Preparatory Steps
Before using pre-trained models in PyTorch on Ubuntu, ensure your environment is correctly configured. Install Python (≥3.8) and pip via sudo apt update && sudo apt install python3 python3-pip. For GPU acceleration, install the appropriate NVIDIA driver (use ubuntu-drivers devices to check compatibility) and CUDA/cuDNN versions aligned with your PyTorch version (refer to the PyTorch official website for guidance). Install PyTorch with the correct CUDA support—for example, for CUDA 11.8, use pip3 install torch torchvision torchaudio --extra-index-url https://download.pytorch.org/whl/cu118. Common utilities like matplotlib and numpy can be added via pip3 install matplotlib numpy.

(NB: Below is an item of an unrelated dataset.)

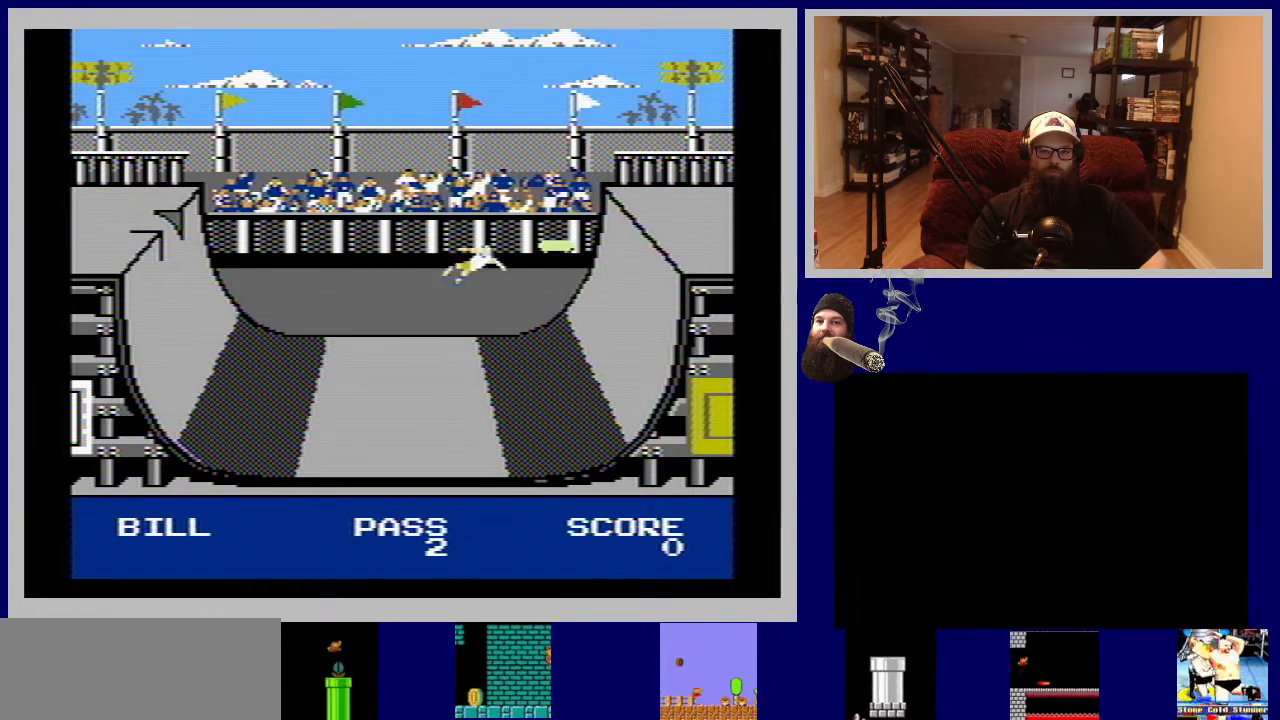
{"buttons": [], "events": []}
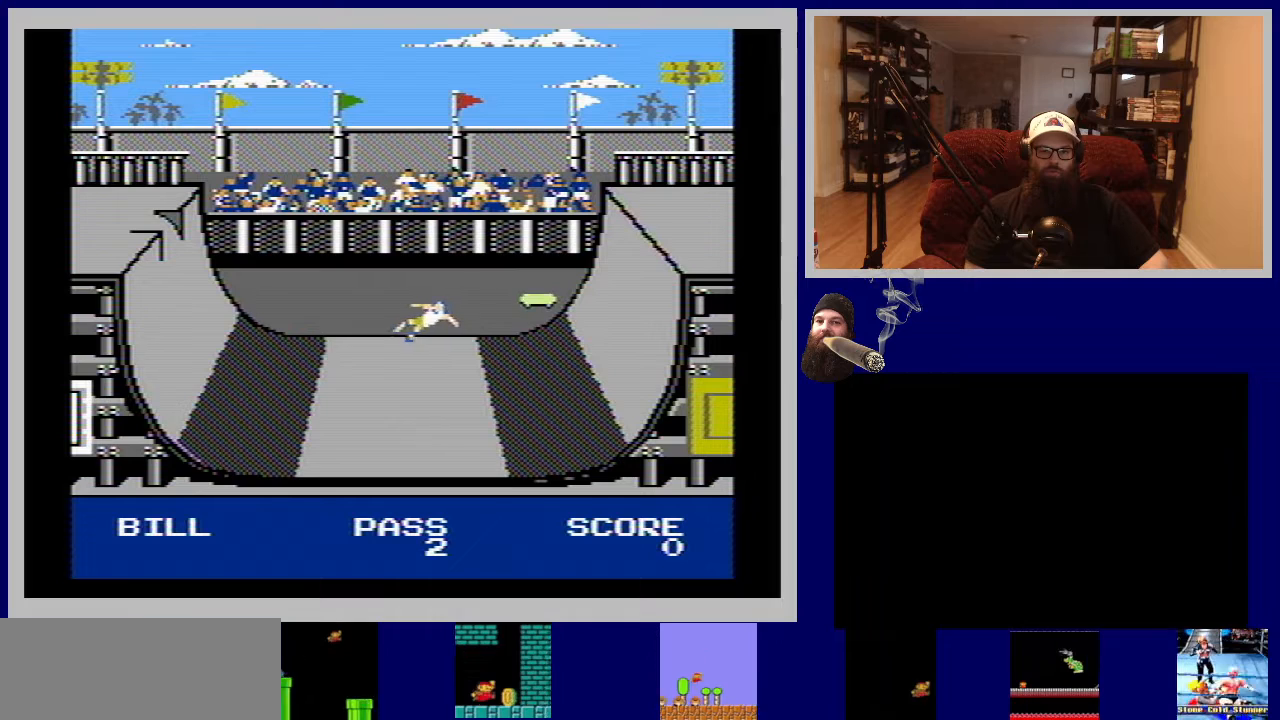
{"buttons": [], "events": []}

Loading a Pre-trained Model
PyTorch’s torchvision.models module provides a range of pre-trained models (e.g., ResNet, VGG, DenseNet). To load a model with pre-trained weights, specify pretrained=True when instantiating the model. For example, to load ResNet-18:
import torchvision.models as models
model = models.resnet18(pretrained=True) # Downloads and loads ImageNet-pretrained weights
This command automatically downloads the model weights (if not already present) and configures the model for inference.
Preparing Input Data
Pre-trained models expect input images to be preprocessed in a specific way (e.g., resized to 224x224 pixels, normalized using ImageNet’s mean/std). Use torchvision.transforms to define a preprocessing pipeline:
from torchvision import transforms
preprocess = transforms.Compose([
transforms.Resize(256), # Resize to 256 pixels on the shorter side
transforms.CenterCrop(224), # Crop the center to 224x224
transforms.ToTensor(), # Convert PIL image to tensor
transforms.Normalize( # Normalize with ImageNet stats
mean=[0.485, 0.456, 0.406],
std=[0.229, 0.224, 0.225]
)
])
Load an image using PIL (from PIL import Image) and apply the preprocessing:
img = Image.open('path_to_image.jpg') # Replace with your image path
img_tensor = preprocess(img)
img_tensor = img_tensor.unsqueeze_(0) # Add batch dimension (required by models)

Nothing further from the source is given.